- Exercise aim
With the pictures left out, restate exactly the part below that opens with the line containing "left hip: (630, 599)" and closes with the line containing "left shoulder: (361, 283)".
BEGIN Records shown
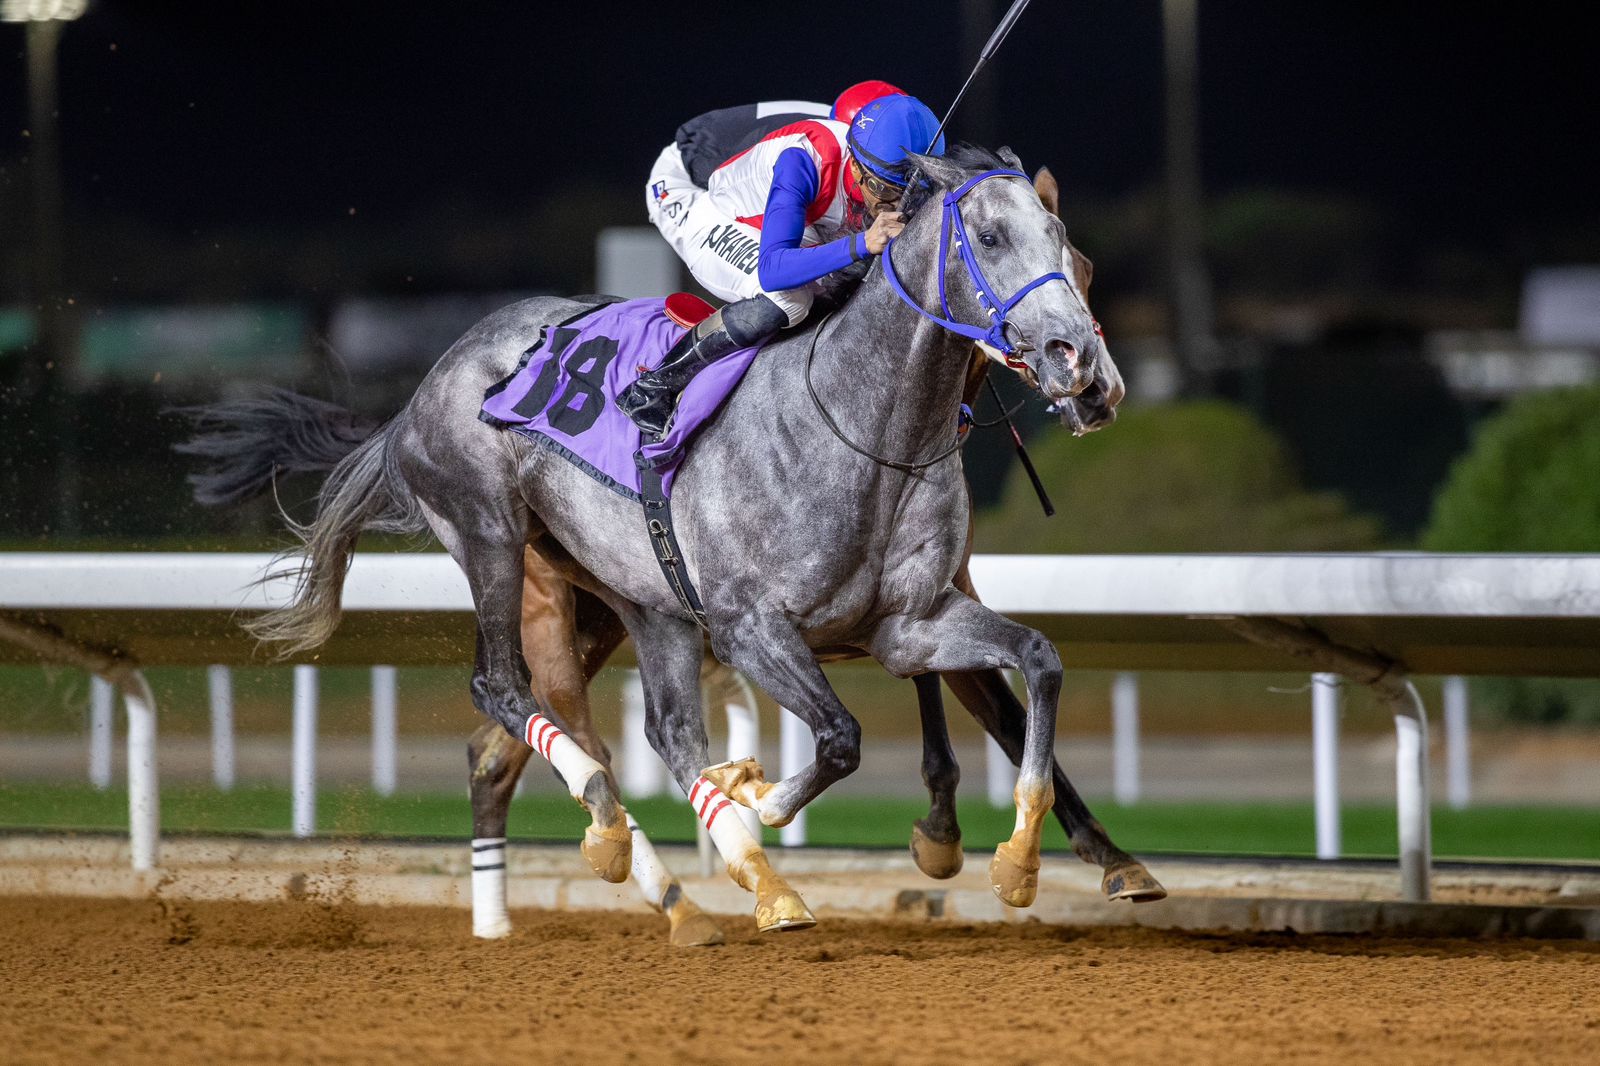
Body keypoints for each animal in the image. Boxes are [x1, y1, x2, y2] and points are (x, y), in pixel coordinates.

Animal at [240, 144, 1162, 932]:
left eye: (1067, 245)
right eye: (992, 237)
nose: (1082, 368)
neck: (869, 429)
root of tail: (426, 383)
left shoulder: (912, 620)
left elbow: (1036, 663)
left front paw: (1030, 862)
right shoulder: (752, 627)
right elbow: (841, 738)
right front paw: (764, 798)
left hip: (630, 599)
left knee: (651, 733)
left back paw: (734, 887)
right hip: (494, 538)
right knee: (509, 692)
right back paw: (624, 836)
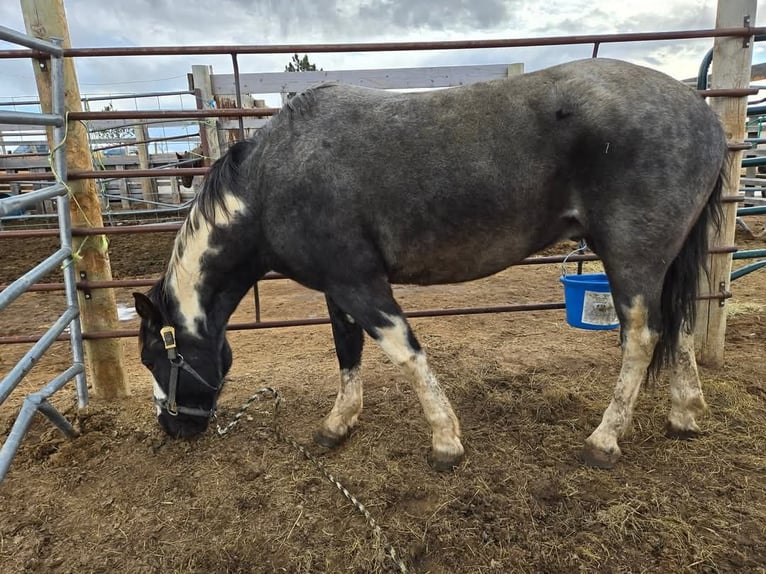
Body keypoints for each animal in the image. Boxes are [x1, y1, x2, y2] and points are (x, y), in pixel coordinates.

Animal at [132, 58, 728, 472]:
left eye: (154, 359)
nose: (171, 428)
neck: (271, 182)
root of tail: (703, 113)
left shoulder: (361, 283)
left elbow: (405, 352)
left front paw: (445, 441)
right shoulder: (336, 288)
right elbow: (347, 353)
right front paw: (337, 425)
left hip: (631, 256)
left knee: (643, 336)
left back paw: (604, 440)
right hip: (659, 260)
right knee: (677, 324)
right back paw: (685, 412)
END Records shown
- Solved exercise
left hip: (630, 599)
left knee: (651, 733)
left back paw: (734, 887)
right hip: (494, 538)
right knee: (509, 692)
right back paw: (624, 836)
Body keypoints for each animal in the image. Boxes are [x1, y1, x2, y2] and points are (x, y), in pixel coordinates.

Animal at [132, 58, 728, 472]:
left eye: (154, 359)
nose: (171, 428)
neck: (271, 182)
root of tail: (703, 113)
left shoulder: (361, 283)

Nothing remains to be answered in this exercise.